By Paul Thompson
Northeast High School’s throughout the country – including the Kansas City Public Schools building at 415 Van Brunt – took security precautions over the past couple of days after a Snapchat threat regarding a school in Maryland went viral.
A Northeast High School in Maryland received a racially-charge threat of violence on Monday, February 26, and by the next day, similarly-named schools across the nation began taking their own security precautions as news of the threat spread on social media. News outlets in St. Petersburg, Florida and Boston, Massachusetts were among those reporting about security precautions taken by schools with ‘Northeast’ in their names.
At Kansas City’s Northeast High School, a concerned student passed along the social media threat in a tip to administrators. The school was placed in a no-entry status after receiving the tip, while also increasing security in and around the campus. In a coincidental twist, the school had already schedule a security drill for the morning of Feb. 27.
“As it turned out, the threat was actually against a school in Maryland. It wasn’t even our building,” said Ray Weikal, KCPS spokesperson. “By happenstance, the school was already in the middle of an intruder alert drill that was already scheduled.”

Study questions —
- 1) Translate this sentence from the article on the Snapchat threat into Spanish: "News outlets in St. Petersburg, Florida and Boston, Massachusetts were among those reporting about security precautions taken by schools with ‘Northeast’ in their names."
- 2) Extract from the article on the Snapchat threat everything from "By Paul Thompson" down to "in their names.", copying it word for word.

Information shown —
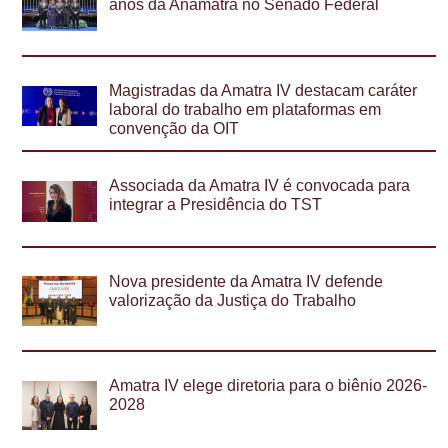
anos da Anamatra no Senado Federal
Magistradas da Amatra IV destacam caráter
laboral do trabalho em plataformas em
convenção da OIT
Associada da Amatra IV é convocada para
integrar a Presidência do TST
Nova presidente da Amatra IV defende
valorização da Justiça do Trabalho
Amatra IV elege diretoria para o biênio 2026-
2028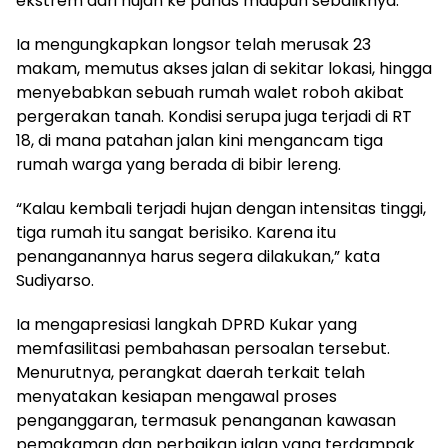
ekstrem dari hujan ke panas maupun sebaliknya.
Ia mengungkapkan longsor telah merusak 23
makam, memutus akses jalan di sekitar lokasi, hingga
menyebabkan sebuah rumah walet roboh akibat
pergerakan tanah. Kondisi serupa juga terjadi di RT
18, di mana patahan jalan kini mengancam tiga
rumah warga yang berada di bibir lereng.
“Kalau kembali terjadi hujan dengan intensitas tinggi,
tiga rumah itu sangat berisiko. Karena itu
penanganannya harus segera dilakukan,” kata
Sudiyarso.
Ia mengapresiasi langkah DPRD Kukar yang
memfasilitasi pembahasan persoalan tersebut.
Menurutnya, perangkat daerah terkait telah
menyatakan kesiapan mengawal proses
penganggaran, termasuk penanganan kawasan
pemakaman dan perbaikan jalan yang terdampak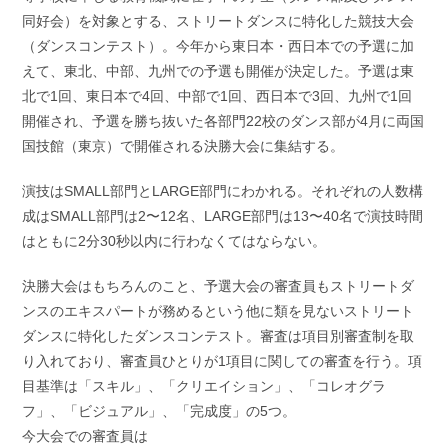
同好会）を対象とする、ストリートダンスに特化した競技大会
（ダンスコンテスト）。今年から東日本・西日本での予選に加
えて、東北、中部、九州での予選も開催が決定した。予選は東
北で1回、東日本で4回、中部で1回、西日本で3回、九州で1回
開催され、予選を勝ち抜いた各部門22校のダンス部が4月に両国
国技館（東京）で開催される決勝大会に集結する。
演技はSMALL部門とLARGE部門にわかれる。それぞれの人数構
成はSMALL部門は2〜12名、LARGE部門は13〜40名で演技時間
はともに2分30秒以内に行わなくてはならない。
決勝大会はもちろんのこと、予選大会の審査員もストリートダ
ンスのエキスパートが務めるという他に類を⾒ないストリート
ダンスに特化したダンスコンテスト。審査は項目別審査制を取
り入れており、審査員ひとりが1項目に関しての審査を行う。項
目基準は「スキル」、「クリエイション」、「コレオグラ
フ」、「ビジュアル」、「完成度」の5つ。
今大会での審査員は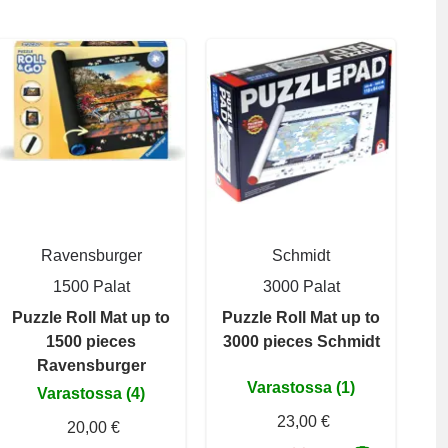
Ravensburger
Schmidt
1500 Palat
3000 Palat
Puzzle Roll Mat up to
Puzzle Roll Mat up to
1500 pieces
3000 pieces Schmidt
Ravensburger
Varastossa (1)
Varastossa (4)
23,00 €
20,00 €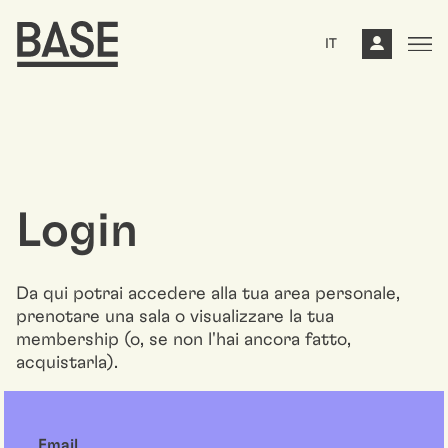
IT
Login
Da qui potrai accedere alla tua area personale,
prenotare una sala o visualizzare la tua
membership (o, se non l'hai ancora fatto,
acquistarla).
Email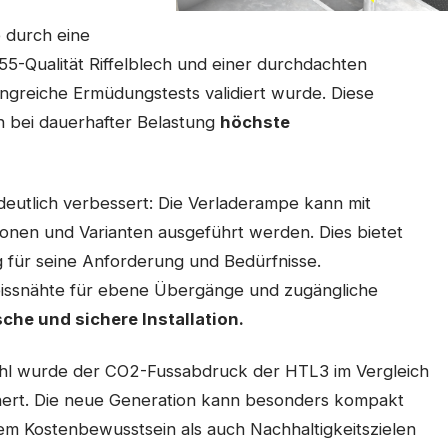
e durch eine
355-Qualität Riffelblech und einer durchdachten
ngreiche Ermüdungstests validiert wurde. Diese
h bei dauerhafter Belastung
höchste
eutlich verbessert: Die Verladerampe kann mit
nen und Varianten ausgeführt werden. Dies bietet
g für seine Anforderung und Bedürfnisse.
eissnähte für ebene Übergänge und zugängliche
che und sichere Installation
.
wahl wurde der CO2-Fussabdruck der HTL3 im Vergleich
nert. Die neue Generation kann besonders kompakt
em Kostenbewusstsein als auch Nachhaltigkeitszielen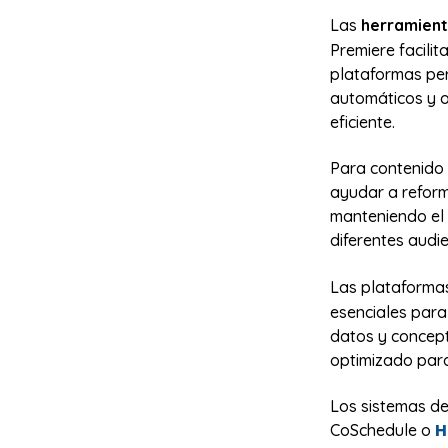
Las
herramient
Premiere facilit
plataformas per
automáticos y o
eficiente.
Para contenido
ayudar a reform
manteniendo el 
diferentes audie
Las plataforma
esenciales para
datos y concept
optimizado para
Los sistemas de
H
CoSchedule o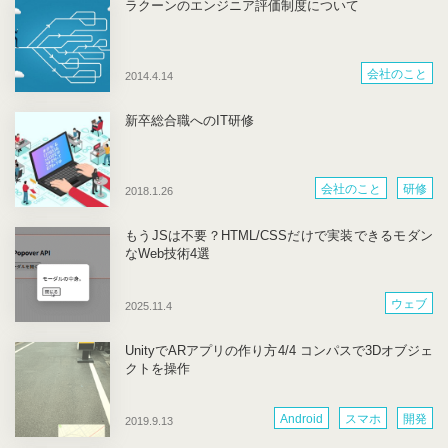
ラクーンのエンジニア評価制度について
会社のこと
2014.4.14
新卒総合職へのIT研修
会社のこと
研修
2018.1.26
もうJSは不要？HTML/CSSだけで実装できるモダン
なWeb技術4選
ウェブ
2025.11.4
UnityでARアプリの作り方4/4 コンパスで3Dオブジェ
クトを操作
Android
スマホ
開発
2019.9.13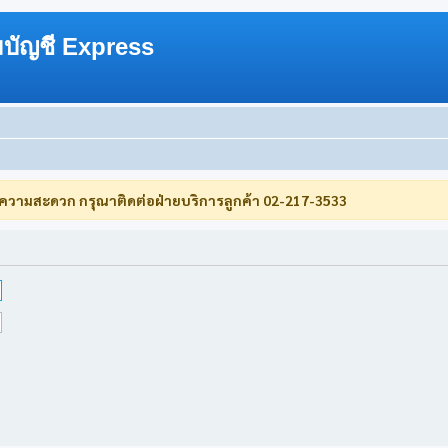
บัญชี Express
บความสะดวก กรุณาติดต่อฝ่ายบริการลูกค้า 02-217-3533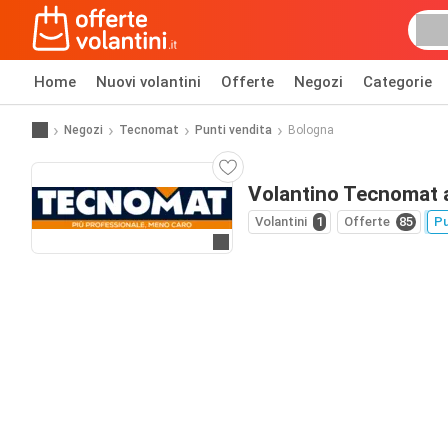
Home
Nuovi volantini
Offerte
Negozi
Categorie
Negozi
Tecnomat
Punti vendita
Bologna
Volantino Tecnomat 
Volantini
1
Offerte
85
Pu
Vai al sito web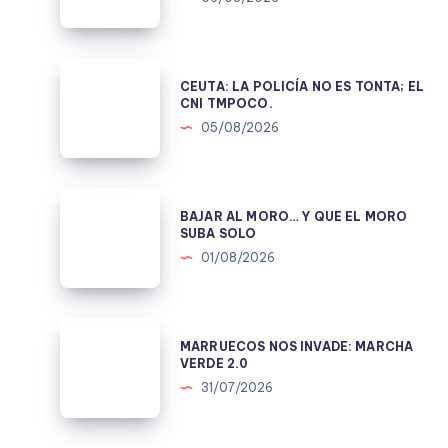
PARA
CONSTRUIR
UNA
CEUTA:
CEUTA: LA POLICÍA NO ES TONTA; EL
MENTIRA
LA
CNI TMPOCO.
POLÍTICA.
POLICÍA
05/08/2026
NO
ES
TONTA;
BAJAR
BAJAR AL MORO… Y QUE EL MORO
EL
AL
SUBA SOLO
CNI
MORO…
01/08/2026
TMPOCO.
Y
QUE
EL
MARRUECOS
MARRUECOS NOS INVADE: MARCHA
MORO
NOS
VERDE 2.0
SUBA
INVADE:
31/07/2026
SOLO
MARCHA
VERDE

Task responses —
- 1) Los medios de comunicación de St. Petersburg, Florida, y de Boston, Massachusetts, estuvieron entre los que informaron sobre las medidas de seguridad tomadas por escuelas con "Northeast" en su nombre.

- 2)
By Paul Thompson
Northeast High School’s throughout the country – including the Kansas City Public Schools building at 415 Van Brunt – took security precautions over the past couple of days after a Snapchat threat regarding a school in Maryland went viral.
A Northeast High School in Maryland received a racially-charge threat of violence on Monday, February 26, and by the next day, similarly-named schools across the nation began taking their own security precautions as news of the threat spread on social media. News outlets in St. Petersburg, Florida and Boston, Massachusetts were among those reporting about security precautions taken by schools with ‘Northeast’ in their names.